Lately, I have been so much more aware of tones of colour and tones of sound as energetic frequencies that mean a great deal to me on levels beyond the mind. So, I am now playing with these tones of colour and sound joyfully as tools of healing, rebalancing and creation. This is fun!

And the level of self-love that now permeates even my liver, my kidneys, my bowels and my bladder feels miraculous to me. This is a whole new level of self-love.

Friday, December 2, 2011

Colour and Sound as Frequency

I'm becoming more and more aware of myself as an energetic alignment with a corporeal being.

In other words, I am energy, vibrating in a certain frequency, a frequency which fluctuates from moment to moment in patterns that are uniquely my own expression. This energy, which I am, is aligned with a body on this Earth and that is what people see when they look at me.

I am not, despite appearances, my body. I am energy aligned with this physicality that is visible to other people. And as this is true for me, it is also true for you.

More and more, I feel energies and frequencies that are not of the phsyical, yet relate to it and affect it. I am seeing these frequencies as colours and enjoying that correspondence very much.

Today, for example, I am a calm, pearly grey, touched with amethyst and palest yellow, barely a hint of yellow, yet it is there none-the-less. The colours that I am as frequency are almost never just one colour, but rather a muted blending of shades and tones, like oil pastels rubbed and subtly blended together on the artist's sketch pad.

To make it even more fun and enjoyable, tones can also be expressed as sounds. So there are tones of colour and tones of sound that express my frequency vibration at any particular moment.

Days have their moods for me. Today's grey tones bring out certain sounds, certain musical notes that resonate with my frequency. A frequency of peace and quiet home-coming infuses me today. The sounded tones and tones of colour blend within my consciousness to create an expression of my being now.

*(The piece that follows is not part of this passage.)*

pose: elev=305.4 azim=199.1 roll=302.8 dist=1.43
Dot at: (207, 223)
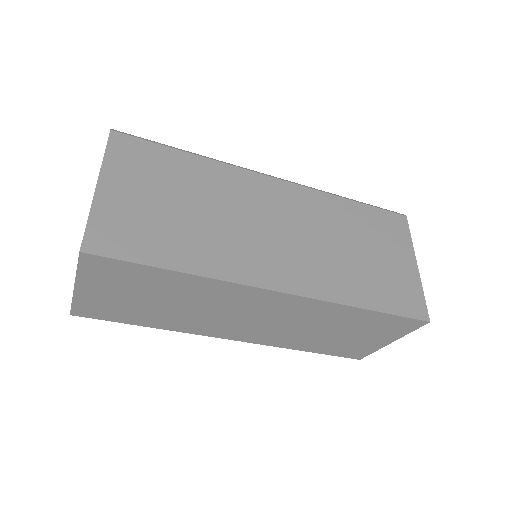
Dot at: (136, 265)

As I move through this Ascension process, becoming more and more aligned with higher dimensional consciousness and frequencies of love, peace and joy, I realize my energetic being and that of all other physicality on this planet. This is something that fills me with a blissful calm energy of complete enjoyment of what is.

I fall in love over and over again, moment by moment and know little else. Only love, only blessing, only gratitude for what is, only appreciation for all the potentials of what will be.

Colour and sound become much more expressive, for me, than words. I begin to use silence, touched by sound as notes sung and held within the breath and the body. I infuse my beingness with colour as well and move into frequency vibration as the truth of my being in the world.